Study text
__________

Wedel Gallery, London
Acquired direcly from the above by the current owner

Condition

This work is in generally very good condition overall. The underside of the table has had minor restoration. There is general overall wearing that is inherent to the medium and its age.
"In response to your inquiry, we are pleased to provide you with a general report of the condition of the property described above. Since we are not professional conservators or restorers, we urge you to consult with a restorer or conservator of your choice who will be better able to provide a detailed, professional report. Prospective buyers should inspect each lot to satisfy themselves as to condition and must understand that any statement made by Sotheby's is merely a subjective, qualified opinion. Prospective buyers should also refer to any Important Notices regarding this sale, which are printed in the Sale Catalogue.
NOTWITHSTANDING THIS REPORT OR ANY DISCUSSIONS CONCERNING A LOT, ALL LOTS ARE OFFERED AND SOLD AS IS" IN ACCORDANCE WITH THE CONDITIONS OF BUSINESS PRINTED IN THE SALE CATALOGUE."

Catalogue Note

Ai Weiwei looms large as a presence in the Beijing cultural scene, the international art arena, and even worldwide public consciousness—the latter through his conceptualizing of the Beijing Olympic Stadium as a bird's nest, a form made familiar to a billion people during the televised Summer Olympics. Active and influential as artist, architect, urban planner, curator, connoisseur of antiquities, and cultural commentator, he nevertheless exudes quietude: he is the calm at the center of a tornado of activity, having learned how to set things in motion and direct progress so that his presence is not required to complete the activity. Teams of people organize his massive documentary art projects and groups of young architects at his FAKE Design atelier bring his urban development plans to fruition, the labor completed by construction workers devoted to Ai Weiwei's tasks. Master craftsmen realize many of Ai Weiwei's works of art, most notably his porcelain pieces and his works constructed from antique wood and furniture, for example Bowl of Pearls (Lot 706)and Table with Three Legs (Lot 705). Through an economy of personal physical effort he maximizes the impact of conceptual effort. This result is achieved not only through surrounding himself with capable facilitators, but also through an original conceptual economy: he has a remarkable sense of what is possible within any given moment, and of what may come to pass in the future. The result is an appearance of achieving much with minimal or no effort, although in reality he works long hours, his efforts magnified through the work of others. The extent to which his prescience and sheer will power come into play is reflected in the fact that many years ago, when he constructed his house in Caochangdi, it was on the northeastern outskirts of Beijing, in an area of no cultural interest. Soon it will be in the center of Beijing's most important arts district. He achieved this feat through an understanding of local cultural politics, plus hard work and investment in the area, supported by the currency of his personal conviction.

__________

Material provided
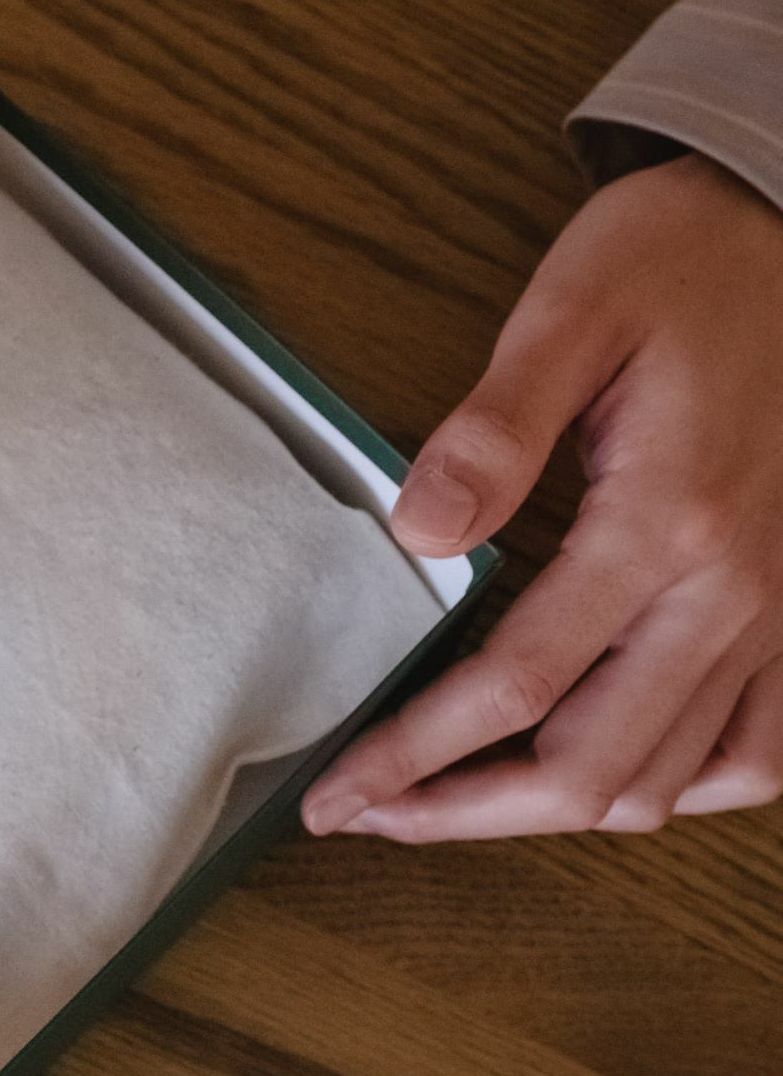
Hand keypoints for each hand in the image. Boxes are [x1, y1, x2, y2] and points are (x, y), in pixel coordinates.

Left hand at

__________

Questions to answer
[A] Using the Ai Weiwei lot text, answer each question on its own line, marked like the questions:
(i) Which part of the work has had minor restoration?
(ii) Where are the Important Notices regarding the sale printed?
(iii) What is the name of Ai Weiwei's design atelier?
[B] Write out the passage of the Ai Weiwei lot text between "This work is" and "are printed in the Sale Catalogue.", inclusive.
[C] Condense the paragraph of the Ai Weiwei lot text that begins "Ai Weiwei looms large" into a bulleted list that keeps its main facts.

Written answers
[A]
(i) The underside of the table.
(ii) In the Sale Catalogue.
(iii) FAKE Design.

[B]
This work is in generally very good condition overall. The underside of the table has had minor restoration. There is general overall wearing that is inherent to the medium and its age.
"In response to your inquiry, we are pleased to provide you with a general report of the condition of the property described above. Since we are not professional conservators or restorers, we urge you to consult with a restorer or conservator of your choice who will be better able to provide a detailed, professional report. Prospective buyers should inspect each lot to satisfy themselves as to condition and must understand that any statement made by Sotheby's is merely a subjective, qualified opinion. Prospective buyers should also refer to any Important Notices regarding this sale, which are printed in the Sale Catalogue.

[C]
- Ai Weiwei is a major presence in the Beijing cultural scene, the international art arena and worldwide public consciousness. He reached the public through his conception of the Beijing Olympic Stadium as a bird's nest, a form made familiar to a billion people during the televised Summer Olympics.
- He is active as an artist, architect, urban planner, curator, connoisseur of antiquities and cultural commentator. He nevertheless exudes quietude, setting activity in motion so that his presence is not required to complete it.
- Teams of people organize his massive documentary art projects. Young architects at his FAKE Design atelier bring his urban development plans to fruition, and construction workers carry out the labor.
- Master craftsmen realize many of his works, notably porcelain pieces and works built from antique wood and furniture, such as Bowl of Pearls (Lot 706) and Table with Three Legs (Lot 705).
- He maximizes conceptual impact through an economy of personal physical effort. He relies on capable facilitators and a remarkable sense of what is possible now and in the future. He appears to achieve much with little effort, but in reality he works long hours.
- Many years ago he built his house in Caochangdi, then on Beijing's northeastern outskirts in an area of no cultural interest. That area will soon be the center of Beijing's most important arts district. He achieved this through an understanding of local cultural politics, hard work, investment in the area and personal conviction.